Dubbed the Integrated Network Baseline Evaluation, or INBE, the exercise is designed to assess the ability for a host of technologies to work in tandem as part of a larger, integrated, cohesive network, service officials said.
"This is a monumental undertaking and it requires a new level of integration and synchronization," said Col. John Wendel, PEO Integration. "The purpose is to seek efficiencies and synergies. The idea of combining events forces integration, so what we will do is synchronize the technologies into a singular network brigade formation."

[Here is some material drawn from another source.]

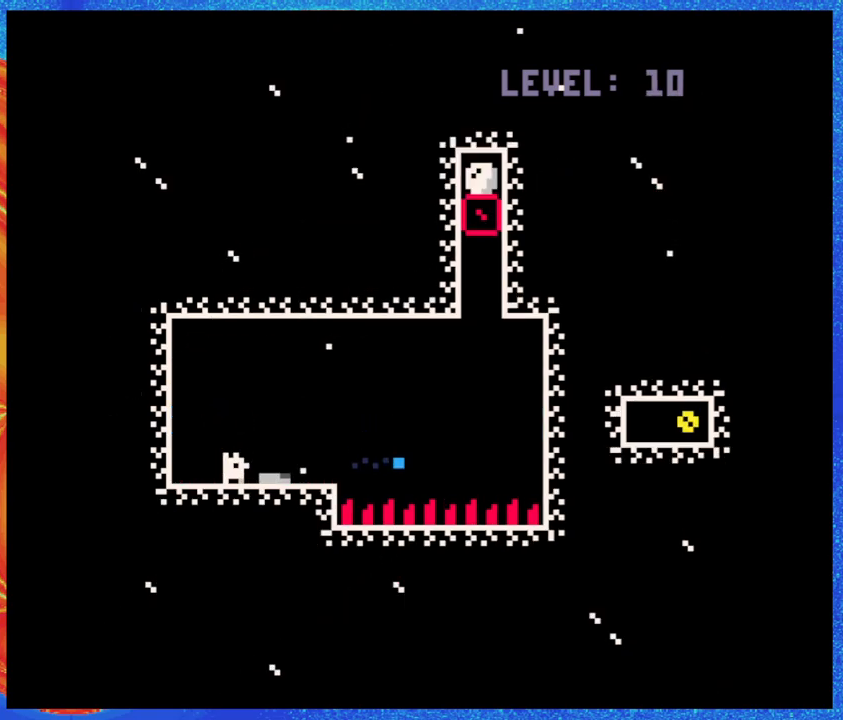
{"buttons": [], "events": [[150, "DPAD_RIGHT", "down"], [400, "DPAD_RIGHT", "up"]]}
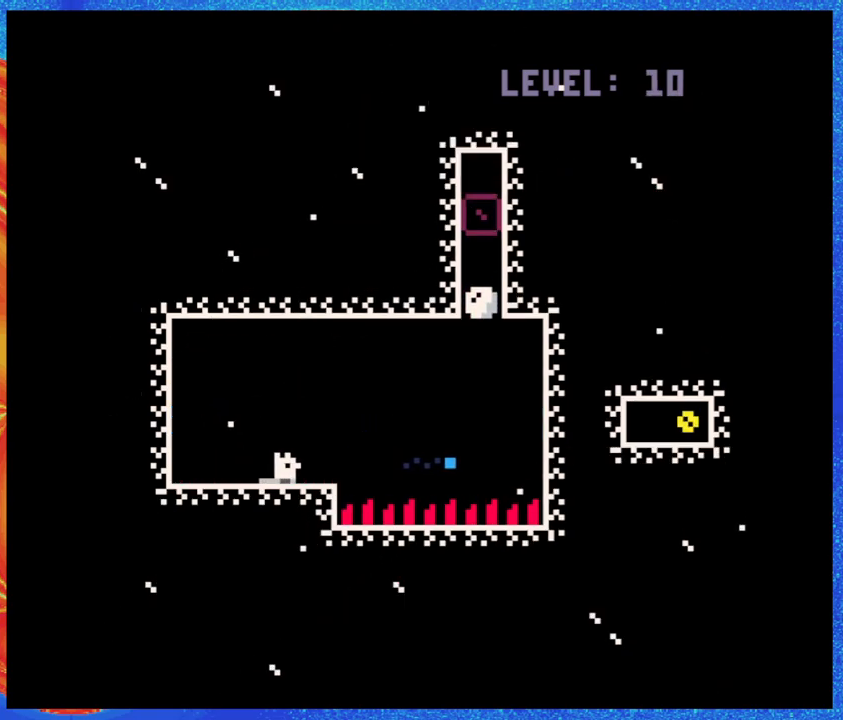
{"buttons": [], "events": []}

The first four weeks of the exercise, slated for this coming June with the 2nd Brigade, 1st Armored Division at Fort Bliss, Texas, will include the concurrent Limited User Tests.

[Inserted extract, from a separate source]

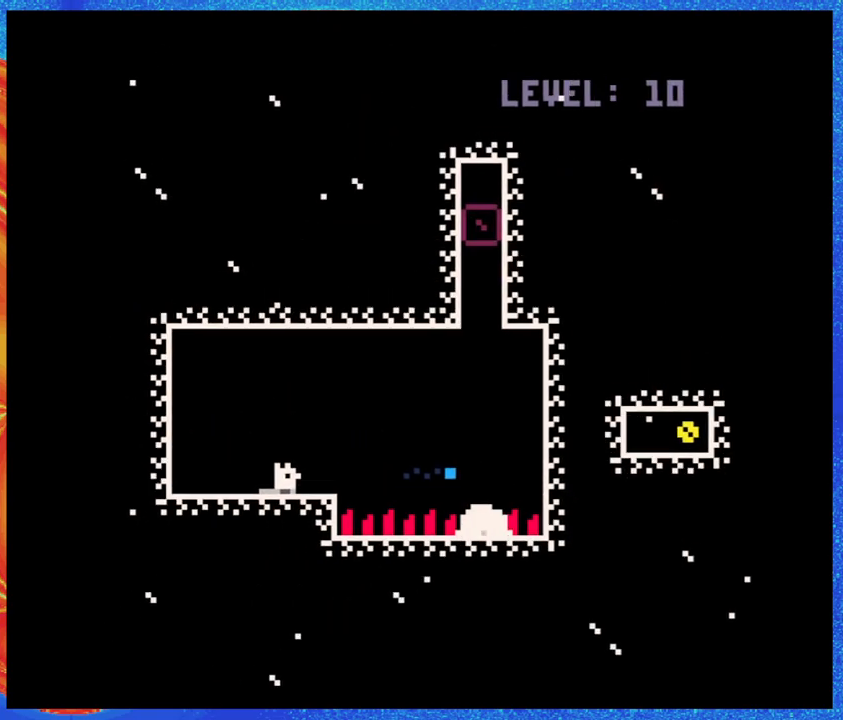
{"buttons": [], "events": []}
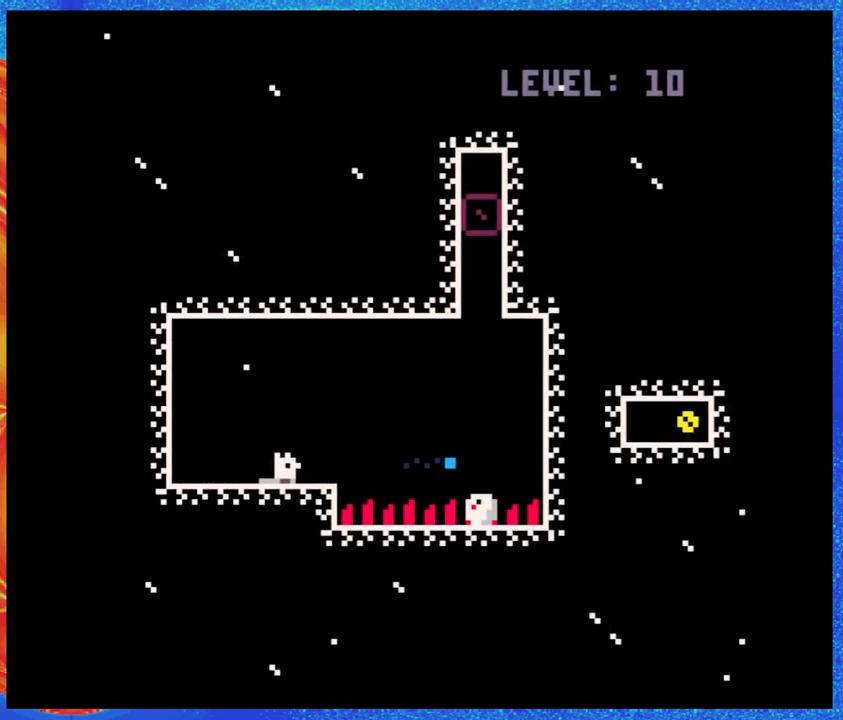
{"buttons": [], "events": []}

"If you combine the events, you are going to get better answers that cut across programs, systems and agencies. It will also make us more agile going forward," Wendel said.
The last two weeks of the INBE exercise will include an integration exercise aimed at synchronizing the systems into an integrated combat network, officials said. The idea, they said, is to facilitate a series of annual evaluations which will serve to expedite the developmental process and better inform the Army's tactical network acquisition decisions.
"By beginning to conduct exercises that look at an integrated network, the Army intends to lessen the in-field integration burden on our operational units," said Paul Mehney, spokesman for PEO Integration.
He said the exercises will provide "relevant operational environments in which to evaluate new technologies and capabilities that make up Capability Packages and Sets prior to fielding the new systems to operational units. This will ensure that the important integration work is done up front - prior to deploying systems to the field."
The Army wishes to incrementally develop network technologies best suited to serve Soldiers in combat through this process. The approach is designed to combine Army programs of record with commercial off-the-shelf solutions from industry to achieve an affordable, technologically mature tactical network able to move combat-relevant information across the force in real time using high bandwidth waveforms such as Soldier Radio Waveform and Wideband Networking Waveform, Wendel said.
"In the past we have spent years building requirements and products. Now we will conduct these evaluations every year, testing technologies from industry and programs of record to gain some economies of scale and make smarter acquisition decisions on a more frequent basis. The important part is transitioning these objective waveforms to programs of record," he said.
The systems undergoing Limited User Tests are:
- Joint Tactical Radio System, or JTRS Ground Mobile Radio - a multi-channel, vehicle-mounted software-programmable radio able to transmit voice, video, data and images using high-bandwidth waveforms such as SRW and WNW.
- JTRS Handheld Manpack Small Form Fit, or HMS -- a multi-channel, Soldier-mounted software-programmable radio able to transmit voice, video, data and images using high band-width waveforms such as SRW and WNW.
- Joint Capabilities Release, or JCR - next-generation software for Force Battle Command Brigade and Below, or FBCB2 display screens, featuring Army-Marine Corps interoperability and advanced mapping tool kits.
- Mounted Soldier System, or MSS - combat-vehicle Soldier ensemble which integrates advanced gear such as a helmet-mounted display.
- SPIDER - remote munition's delivery system
In addition to laying the groundwork for subsequent integration into a broader network, the concurrent Limited User Tests will also help facilitate logistical and financial efficiencies, explained Lt. Col. Darby McNulty, Integration Trail Boss, PEO Integration.
"We spend an enormous amount of resources to coordinate single-program tests at multiple locations each year -- so from a funding and resource-management perspective, there's certainly some efficiencies with combining these (Limited User Tests)," McNulty said. "There is an upfront investment required to get us to a baseline network -- then you save money by combining testing and inserting technologies."
The Limited User Tests will place the program-of-record technologies into operationally relevant scenarios designed to collect data, answer questions and validate requirements for the individual systems, McNulty explained.
"We will build the scenarios so that they are able to validate their requirements and then validate their performance," he added.
The combined Limited User Tests will be followed by an integration exercise in week six of the INBE, McNulty and Wendel said.
"If you integrate up front and deliver technologies as part of a larger tested and evaluated network, these network technologies will ultimately work better for the Soldier," said McNulty.
"The entire Army Network Modernization Strategy is predicated upon building a robust Brigade Combat Team (BCT) baseline configuration," he said. "The INBE is the first of four major stepping stones on the road to executing a fully integrated BCT Network Evaluation at the end of 2012."